Baca berita dengan sedikit iklan, klik di sini
Sjamsu Rahardja
Kita memang bukan Forrest Gump. Kita lebih suka mengenang kesuksesan ketimbang kenangan pahit. Lihat saja tayangan televisi mengenai aktivitas pertanian menyusul meninggalnya bekas presiden Soeharto. Kita terus mengingat-ingat lagi monumen kenangan manis swasembada pangan yang pernah dicapai republik ini.
Padahal kini kita memasuki zaman sulit. Dalam hitungan minggu, harga pangan terus melesat naik. Bahkan minyak goreng, tempe, dan tahu dikabarkan sempat langka di pasaran. Kegelisahan (anxiety) masyarakat makin parah akibat informasi asimetris banyak media yang mengesankan Indonesia sendirian terperosok ke dalam krisis harga pangan.

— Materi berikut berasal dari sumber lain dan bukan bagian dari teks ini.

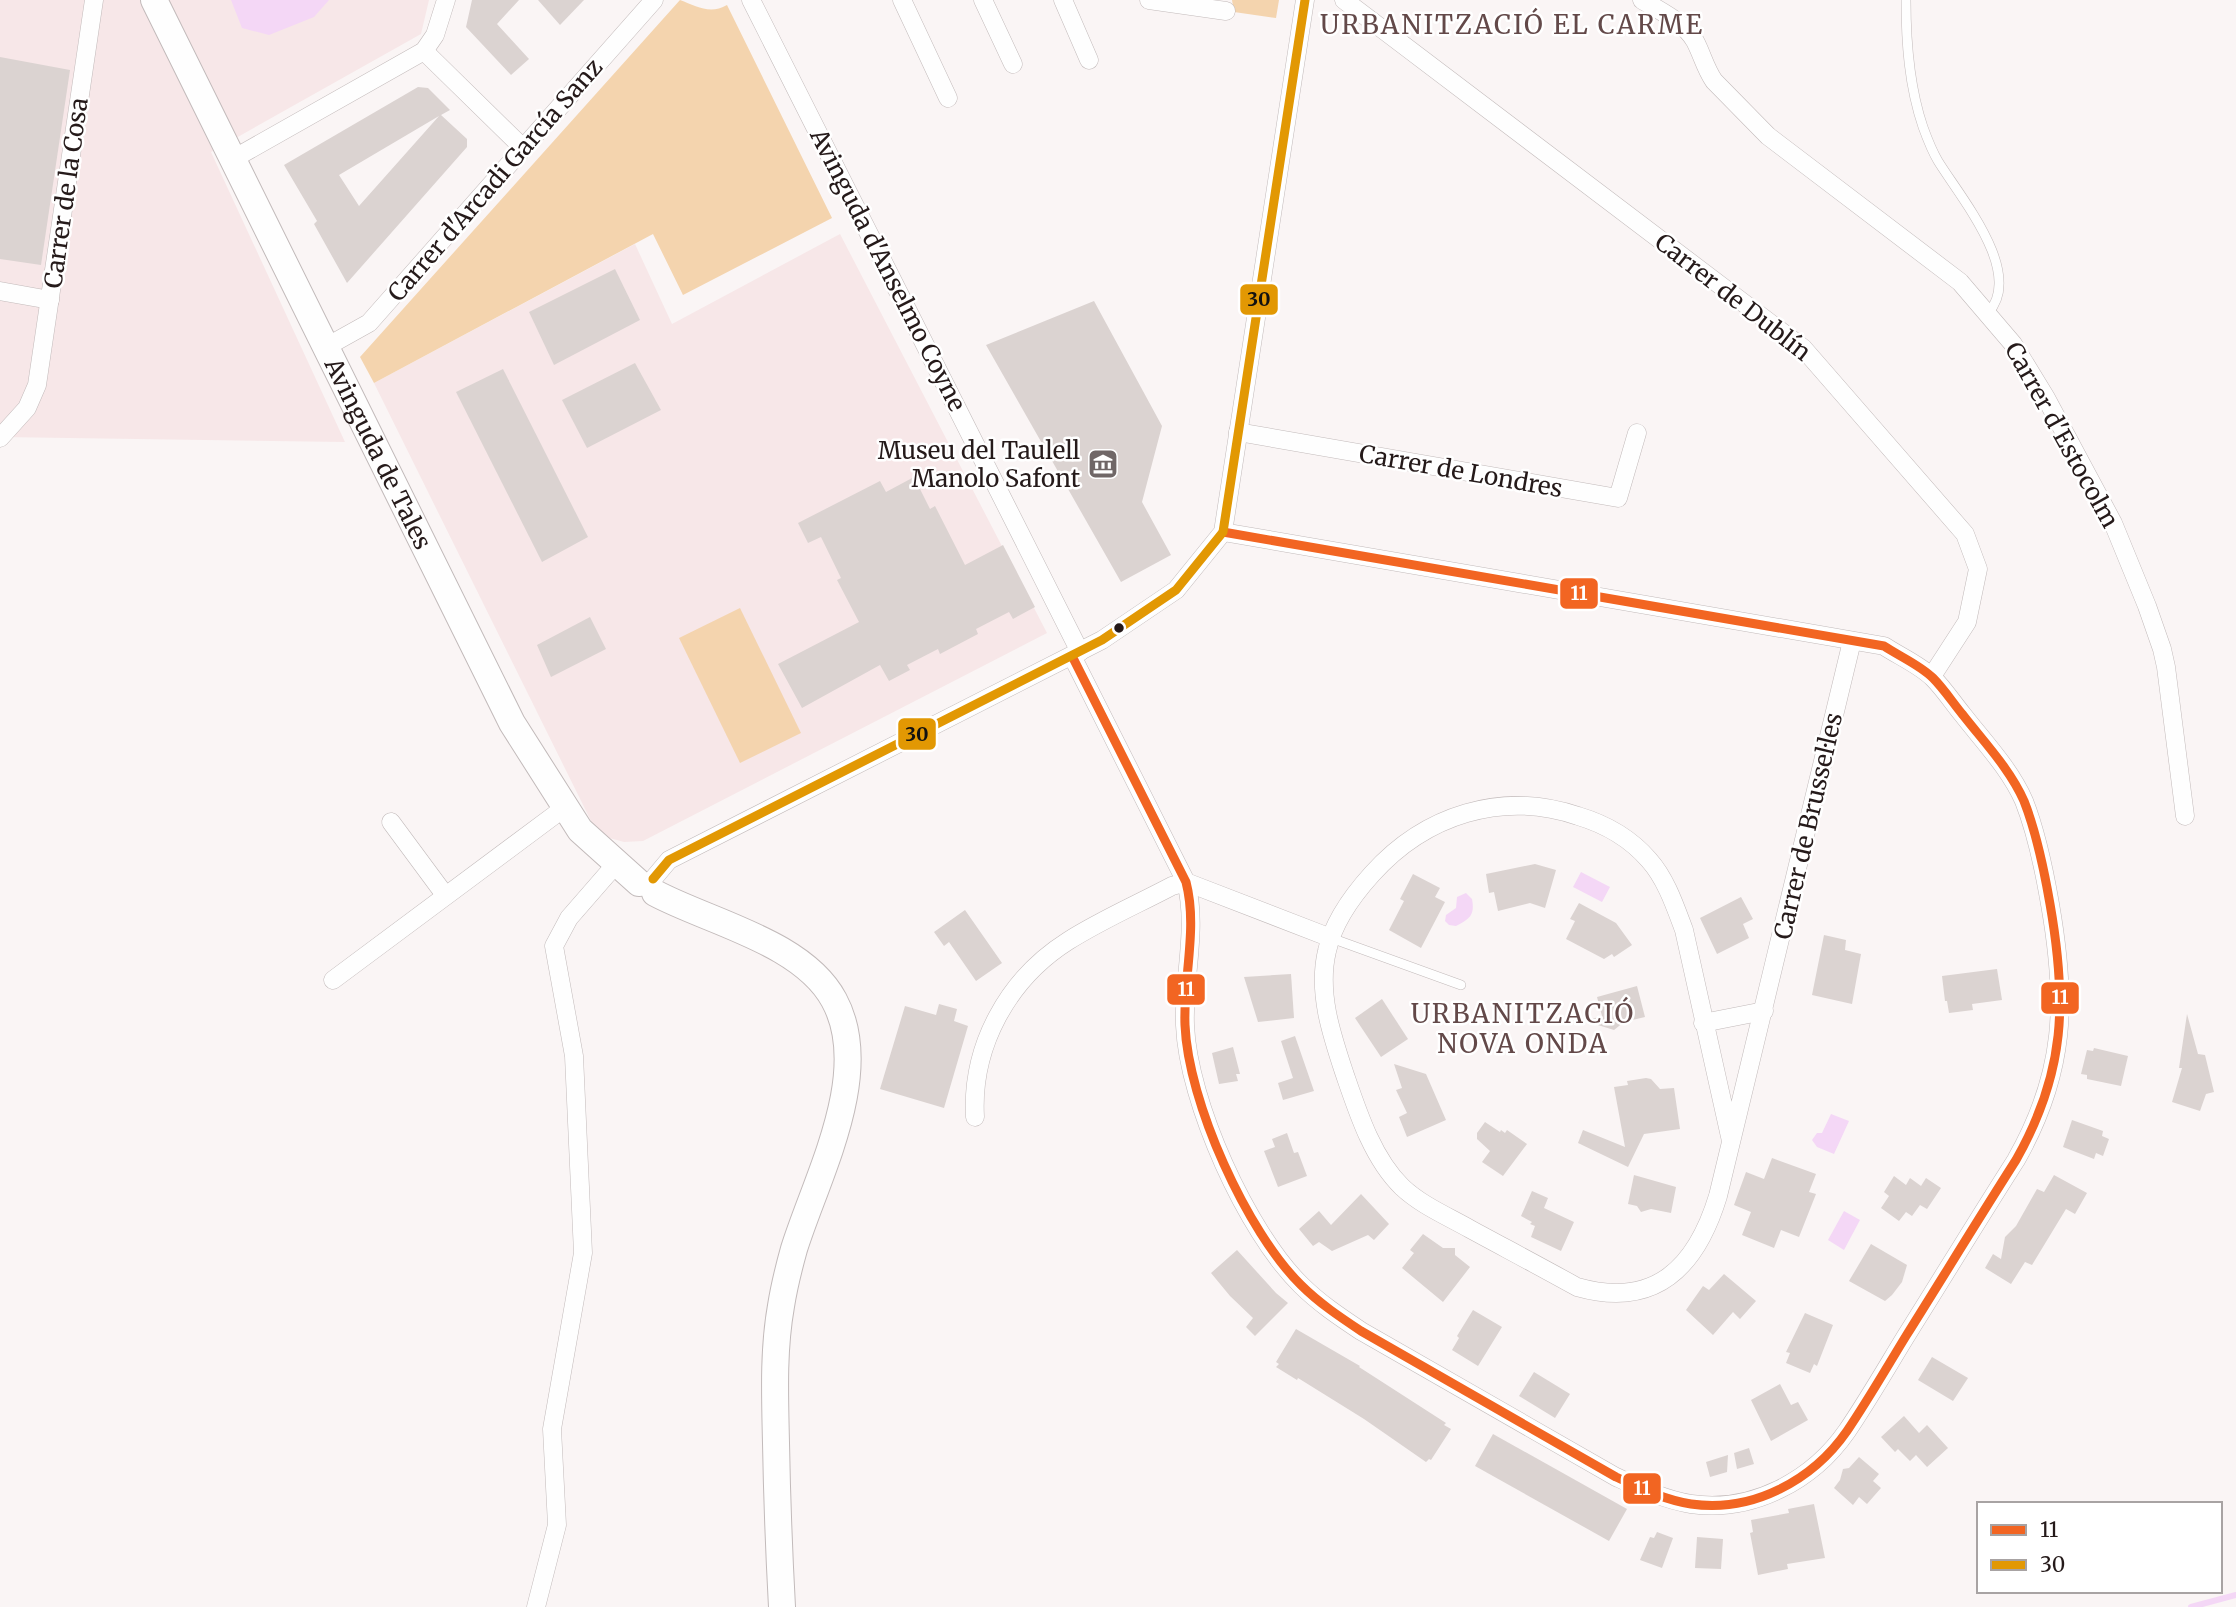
<svg xmlns="http://www.w3.org/2000/svg" width="2236" height="1607" font-family="Merriweather,serif">
  <style>
    .built { fill: #f7e7e8 }
    .green { fill: #f4d4ae }
    .water { fill: #f4d7f6 }
    .lines { fill: none; stroke-linecap: round; stroke-linejoin: round }
    .stream { stroke: #f4d7f6; stroke-width: 6 }
    .building { fill: #dbd3d1; fill-rule: evenodd }
    .lane-casing { stroke: #c2baba; stroke-width: 10 }
    .street-casing { stroke: #c2baba; stroke-width: 19 }
    .secondary-casing { stroke: #c2baba; stroke-width: 28 }
    .lane { stroke: #fefefe; stroke-width: 9 }
    .street { stroke: #fefefe; stroke-width: 18 }
    .secondary { stroke: #fefefe; stroke-width: 26 }
    .bus-1-casing { stroke: #fff; stroke-width: 14 }
    .bus-2-casing { stroke: #fff; stroke-width: 14 }
    .bus-1 { stroke: #f26522; stroke-width: 9 }
    .bus-2 { stroke: #e29803; stroke-width: 9 }
    .bus-dot { fill: #251a1a; stroke: #fff; stroke-width: 2.5 }
    .labels { text-anchor: middle; dominant-baseline: central; stroke-width: 5; stroke-linejoin: round; paint-order: stroke }
    .street-label { font-size: 24px; fill: #251a1a; stroke: #fff }
    .poi-label { font-size: 24px; fill: #251a1a; stroke: #fff; text-anchor: end }
    .neighbourhood-label { font-size: 26px; letter-spacing: 2px; fill: #634949; stroke: #fff }
    .line-badge { stroke: #fff; stroke-width: 2.5 }
    .badge-label { font-size: 19px; text-anchor: middle; font-weight: bold; fill: #fff }
    .pale-badge-label { font-size: 19px; text-anchor: middle; font-weight: bold; fill: #111 }
  </style>
  <rect width="100%" height="100%" fill="#faf5f5"/>
  <g class="built">
    <polygon points="0,0 429,0 421,34 211,152 345,442 0,437"/>
    <polygon points="840,234 1047,633 643,841 624,842 606,837 593,825 374,383 635,244 672,324"/>
  </g>
  <g class="green">
    <path d="M680 0C696 6 710 15 727 5L832 218 683 295 653 234 374 383 360 357Z"/>
    <polygon points="1232,0 1279,0 1276,18 1234,12"/>
    <polygon points="740,608 801,733 740,763 679,638"/>
  </g>
  <g class="water">
    <polygon points="231,0 329,0 314,17 269,35 242,28"/>
    <polygon points="1581,872 1610,887 1602,902 1573,887"/>
    <path d="M1466 893 1472 899C1475 915 1470 919 1456 926L1449 925 1445 921 1446 915 1456 908 1457 897Z"/>
    <polygon points="1831,1114 1849,1121 1834,1154 1817,1147 1812,1140 1817,1133 1822,1133"/>
    <polygon points="1844,1211 1860,1220 1844,1250 1828,1240"/>
  </g>
  <g class="lines">
    <polyline class="stream" points="2191,1607 2236,1595"/>
  </g>
  <g class="building">
    <polygon points="472,0 519,0 497,24 529,59 511,75 466,27"/>
    <polygon points="538,0 584,0 560,25"/>
    <polygon points="0,57 70,70 41,265 0,259"/>
    <path d="M418 87 428 88 450 110 441 115 467 139V147L347 283 314 224 317 221 284 165ZM439 116 359 206 339 175Z"/>
    <polygon points="615,269 640,320 554,365 529,312"/>
    <polygon points="1094,301 1162,426 1142,502 1171,555 1121,582 986,345"/>
    <polygon points="635,363 661,410 587,448 562,400"/>
    <polygon points="503,369 588,537 542,562 456,392"/>
    <polygon points="914,477 930,509 935,506 965,565 1003,545 1035,607 1013,619 1009,612 976,629 978,634 940,654 938,649 907,665 910,670 889,681 880,665 802,708 778,664 859,622 837,580 841,578 821,537 808,543 798,523 880,481 886,492"/>
    <polygon points="590,617 606,649 551,677 537,645"/>
    <polygon points="1535,864 1556,870 1545,908 1530,903 1498,911 1494,892 1489,893 1486,874"/>
    <polygon points="1413,874 1440,888 1435,897 1445,902 1421,948 1389,930 1404,901 1400,899"/>
    <polygon points="1741,897 1753,919 1743,924 1749,938 1717,954 1700,918"/>
    <polygon points="1579,903 1616,923 1632,945 1614,957 1612,954 1604,959 1566,939 1575,921 1570,919"/>
    <polygon points="965,910 1002,963 976,981 949,942 944,946 934,932"/>
    <polygon points="1824,935 1846,940 1845,950 1861,954 1852,1004 1812,995"/>
    <polygon points="1997,969 2002,1000 1972,1004 1973,1010 1949,1013 1947,1001 1945,1001 1942,976"/>
    <polygon points="1291,974 1294,1018 1258,1022 1244,977"/>
    <polygon points="1637,986 1645,1017 1624,1022 1614,1030 1585,1021 1602,1016 1597,997"/>
    <polygon points="1382,999 1408,1039 1381,1057 1355,1018"/>
    <polygon points="939,1004 957,1009 954,1021 968,1026 944,1108 880,1089 905,1006 936,1015"/>
    <polygon points="2187,1014 2198,1054 2205,1055 2214,1092 2206,1094 2200,1111 2172,1102 2182,1068 2179,1068"/>
    <polygon points="1295,1036 1314,1091 1283,1100 1278,1083 1293,1078 1281,1041"/>
    <polygon points="1233,1047 1240,1074 1236,1074 1238,1081 1219,1084 1212,1053"/>
    <polygon points="2094,1048 2128,1056 2121,1086 2087,1079 2087,1075 2081,1074 2087,1050 2093,1051"/>
    <polygon points="1394,1064 1426,1074 1446,1120 1407,1137 1399,1117 1407,1113 1396,1090 1402,1088"/>
    <polygon points="1646,1078 1651,1079 1660,1089 1674,1088 1680,1129 1644,1134 1628,1167 1578,1143 1583,1130 1625,1147 1614,1087 1628,1085 1627,1081"/>
    <polygon points="2072,1120 2103,1131 2102,1136 2109,1139 2103,1156 2096,1153 2094,1159 2063,1147"/>
    <polygon points="1485,1122 1500,1132 1501,1130 1505,1133 1507,1130 1527,1144 1503,1176 1482,1162 1490,1151 1477,1139 1477,1133"/>
    <polygon points="1287,1133 1294,1153 1298,1152 1307,1176 1278,1187 1264,1151 1275,1147 1272,1139"/>
    <polygon points="1772,1158 1816,1174 1809,1192 1816,1194 1799,1237 1781,1230 1774,1248 1742,1235 1751,1212 1734,1205 1746,1172 1764,1179"/>
    <polygon points="1634,1175 1676,1187 1671,1213 1651,1209 1641,1212 1637,1206 1628,1204"/>
    <polygon points="2054,1175 2087,1193 2075,1214 2066,1209 2032,1265 2025,1262 2011,1284 1985,1268 1993,1254 2001,1259 2005,1237 2016,1226 2037,1189 2044,1192"/>
    <polygon points="1894,1176 1906,1185 1910,1178 1921,1186 1926,1178 1941,1188 1927,1209 1920,1205 1912,1216 1906,1212 1899,1221 1881,1208 1889,1196 1884,1192"/>
    <polygon points="1532,1191 1548,1198 1544,1208 1574,1222 1561,1251 1531,1237 1535,1226 1530,1224 1532,1222 1521,1216"/>
    <polygon points="1361,1194 1389,1224 1374,1240 1368,1235 1332,1251 1319,1242 1313,1246 1299,1229 1319,1211 1331,1225"/>
    <polygon points="1423,1234 1443,1248 1455,1248 1455,1255 1470,1267 1443,1302 1402,1268 1414,1253 1410,1250"/>
    <polygon points="1871,1244 1907,1265 1902,1282 1892,1295 1885,1301 1849,1281"/>
    <polygon points="1237,1250 1276,1293 1288,1303 1255,1336 1246,1327 1253,1318 1230,1296 1211,1273"/>
    <polygon points="1724,1274 1756,1301 1740,1319 1733,1312 1713,1335 1686,1310 1703,1286 1709,1290"/>
    <polygon points="1473,1310 1502,1327 1478,1366 1452,1350 1459,1338 1457,1336"/>
    <polygon points="1805,1313 1833,1325 1817,1366 1814,1364 1810,1373 1786,1363 1790,1353 1786,1352"/>
    <polygon points="1296,1329 1360,1366 1359,1367 1446,1423 1444,1425 1451,1429 1431,1460 1429,1459 1426,1462 1364,1419 1298,1378 1297,1380 1276,1367 1279,1364 1276,1362"/>
    <polygon points="1932,1357 1968,1378 1953,1401 1918,1380"/>
    <polygon points="1534,1372 1570,1394 1555,1418 1519,1396"/>
    <polygon points="1780,1384 1791,1405 1798,1402 1808,1420 1771,1441 1751,1400"/>
    <polygon points="1904,1416 1919,1433 1927,1425 1948,1448 1927,1467 1916,1455 1910,1461 1898,1449 1895,1452 1881,1437"/>
    <polygon points="1493,1434 1627,1509 1609,1541 1475,1466"/>
    <polygon points="1749,1448 1754,1464 1737,1469 1734,1453"/>
    <polygon points="1728,1455 1727,1472 1710,1477 1706,1462"/>
    <polygon points="1859,1457 1879,1474 1873,1481 1881,1488 1867,1504 1859,1497 1853,1505 1834,1488 1840,1480 1843,1469 1849,1468"/>
    <polygon points="1814,1504 1825,1558 1787,1564 1788,1569 1758,1575 1750,1533 1753,1532 1751,1520 1789,1513 1788,1509"/>
    <polygon points="1657,1532 1673,1538 1662,1568 1640,1560 1650,1537 1654,1538"/>
    <polygon points="1697,1537 1723,1539 1721,1569 1695,1568"/>
  </g>
  <g class="lines">
    <g class="lane-casing">
      <g id="lane">
        <path d="M1906 0C1906 43 1909 86 1923 127 1927 138 1932 151 1938 161 1960 197 2025 273 1988 313"/>
        <polyline points="1331,938 1461,985"/>
      </g>
    </g>
    <g class="street-casing">
      <g id="street">
        <polyline points="751,0 1080,652"/>
        <polyline points="902,0 948,98"/>
        <polyline points="983,0 1013,64"/>
        <polyline points="1063,0 1089,60"/>
        <polyline points="1149,0 1226,11"/>
        <polyline points="1344,0 1803,348 1965,534 1978,569 1967,622 1932,676"/>
        <path d="M1642 0C1660 11 1684 22 1695 41 1702 54 1705 68 1714 81L1768 136 1960 282 2013 344 2046 398 2113 523 2147 606 2162 649 2166 667 2185 816"/>
        <polyline points="424,51 523,148"/>
        <polyline points="233,159 424,51 435,35 446,0"/>
        <polyline points="0,291 50,300"/>
        <polyline points="326,347 369,323 654,0"/>
        <polyline points="1238,432 1618,498 1637,433"/>
        <polyline points="0,438 27,408 37,385 94,0"/>
        <path d="M1072 656 1186 882C1198 928 1183 978 1185 1025 1188 1102 1247 1232 1301 1285 1319 1303 1340 1317 1361 1331L1616 1477C1640 1488 1665 1500 1691 1504 1753 1513 1813 1480 1847 1431 1868 1400 1887 1367 1906 1336 1943 1277 1979 1218 2016 1160 2066 1072 2067 1001 2050 904 2044 869 2037 834 2024 801 2010 769 1984 742 1963 715 1953 703 1944 689 1933 678 1920 665 1899 656 1884 646L1223 532"/>
        <polyline points="391,822 445,895"/>
        <polyline points="653,879 669,860 1102,640 1176,590 1223,532 1305,0"/>
        <polyline points="333,980 564,808"/>
        <polyline points="1703,1023 1764,1011"/>
        <path d="M975 1117C971 1046 1008 979 1068 941 1101 920 1138 904 1172 886L1186 882 1331 938"/>
        <path d="M1731 1141 1684 930C1675 906 1666 879 1649 860 1630 838 1605 824 1578 816 1502 790 1425 815 1372 874 1353 895 1333 923 1327 951 1317 993 1332 1036 1345 1075 1358 1113 1373 1159 1402 1187 1421 1205 1447 1216 1470 1229 1505 1248 1541 1267 1577 1287 1655 1309 1696 1268 1718 1196L1852 641"/>
        <polyline points="536,1607 557,1525 552,1429 583,1253 574,1056 554,946 569,918 616,864"/>
      </g>
    </g>
    <g class="secondary-casing">
      <g id="secondary">
        <path id="s1" d="M154 0 512 723 580 830 639 883"/>
        <path d="M655 893C709 922 803 942 834 1000 874 1073 816 1178 794 1249 789 1267 784 1287 781 1306 773 1351 775 1397 776 1443 777 1498 779 1552 782 1607"/>
      </g>
    </g>
    <use href="#lane" class="lane"/>
    <use href="#street" class="street"/>
    <use href="#secondary" class="secondary"/>
    <g class="bus-1-casing">
      <path id="bus-1" d="M1072 656 1186 882C1198 928 1183 978 1185 1025 1188 1102 1247 1232 1301 1285 1319 1303 1340 1317 1361 1331L1616 1477C1640 1488 1665 1500 1691 1504 1753 1513 1813 1480 1847 1431 1868 1400 1887 1367 1906 1336 1943 1277 1979 1218 2016 1160 2066 1072 2067 1001 2050 904 2044 869 2037 834 2024 801 2010 769 1984 742 1963 715 1953 703 1944 689 1933 678 1920 665 1899 656 1884 646L1223 532"/>
    </g>
    <g class="bus-2-casing">
      <polyline id="bus-2" points="653,879 669,860 1102,640 1176,590 1223,532 1305,0"/>
    </g>
    <use href="#bus-1" class="bus-1"/>
    <use href="#bus-2" class="bus-2"/>
  </g>
  <defs>
    <g id="museum-square" transform="scale(1.575)"><rect x="-9" y="-9" width="18" height="18" rx="4" fill="#706767" stroke="#fff"/><path d="M0-6L6-3V-2H-6V-3ZM-5-1h2V3h-2ZM-1-1h2V3h-2ZM3-1h2V3H3ZM-6 4H6V6H-6Z" fill="#fff"/></g>
  </defs>
  <g fill-rule="evenodd">
    <use href="#museum-square" x="1103" y="464"/>
  </g>
  <circle class="bus-dot" cx="1119" cy="628" r="6"/>
  <g class="labels">
    <g class="street-label">
      <text transform="translate(495 180) rotate(-49)">Carrer d'Arcadi García Sanz</text>
      <text transform="translate(66 193) rotate(-82)">Carrer de la Cosa</text>
      <text transform="translate(888 270) rotate(63)">Avinguda d'Anselmo Coyne</text>
      <text transform="translate(1733 297) rotate(38)">Carrer de Dublín</text>
      <text transform="translate(2062 435) rotate(61)">Carrer d'Estocolm</text>
      <text stroke="none"><textPath href="#s1" startOffset="506">Avinguda de Tales</textPath></text>
      <text transform="translate(1461 471) rotate(10)">Carrer de Londres</text>
      <text transform="translate(1808 826) rotate(-77)">Carrer de Brussel·les</text>
    </g>
    <g class="poi-label">
      <text x="1080" y="450">Museu del Taulell<tspan x="1080" dy="28">Manolo Safont</tspan></text>
    </g>
    <g class="neighbourhood-label">
      <text x="1512" y="24">URBANITZACIÓ EL CARME</text>
      <text x="1523" y="1013">URBANITZACIÓ<tspan x="1523" dy="30">NOVA ONDA</tspan></text>
    </g>
  </g>
  <g class="line-badge">
    <rect x="1239" y="283" width="40" height="33" rx="7" fill="#e29803"/>
    <rect x="1559" y="577" width="40" height="33" rx="7" fill="#f26522"/>
    <rect x="897" y="717" width="40" height="34" rx="7" fill="#e29803"/>
    <rect x="1166" y="973" width="40" height="33" rx="7" fill="#f26522"/>
    <rect x="2040" y="981" width="40" height="34" rx="7" fill="#f26522"/>
    <rect x="1622" y="1472" width="40" height="33" rx="7" fill="#f26522"/>
  </g>
  <g class="badge-label">
    <text x="1579" y="600">11</text>
    <text x="1186" y="996">11</text>
    <text x="2060" y="1004">11</text>
    <text x="1642" y="1495">11</text>
  </g>
  <g class="pale-badge-label">
    <text x="1259" y="306">30</text>
    <text x="917" y="741">30</text>
  </g>
  <rect x="1977" y="1502" width="245" height="91" fill="#ffffff" stroke="#a8a3a3" stroke-width="2"/>
  <rect x="1991" y="1525" width="35" height="10" fill="#f26522" stroke="#a8a3a3" stroke-width="2"/>
  <text x="2040" y="1537" font-size="21" fill="#251a1a">11</text>
  <rect x="1991" y="1560" width="35" height="10" fill="#e29803" stroke="#a8a3a3" stroke-width="2"/>
  <text x="2040" y="1572" font-size="21" fill="#251a1a">30</text>
</svg>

Melesatnya harga pangan belakangan ini lebih disebabkan oleh fenomena global. Setelah mengalami tren penurunan selama lebih dari 40 tahun, harga riil komoditas pangan dunia berbalik naik dalam dua tahun belakangan. Selain pertumbuhan permintaan pangan penduduk Cina dan India secara eksponensial, bahan pangan menemukan ”perut” baru, yakni tangki bahan bakar kendaraan. Konversi bahan pangan untuk campuran biofuel serentak meningkat di banyak negara.
Hasilnya, gejolak harga pangan dialami oleh banyak negara. Sebagai contoh, pada 2007, Amerika Serikat mengalami inflasi pangan sampai 4,1 persen, tertinggi sejak 1990. Inflasi pangan di Cina pada Desember 2007 mencapai 14 persen, jauh di atas angka inflasi total sebesar 3,6 persen. Profil inflasi pangan di Korea Selatan tahun lalu sangat berbeda dengan tahun sebelumnya, ketika inflasi pangan pada 2007 sering melesat di atas inflasi total.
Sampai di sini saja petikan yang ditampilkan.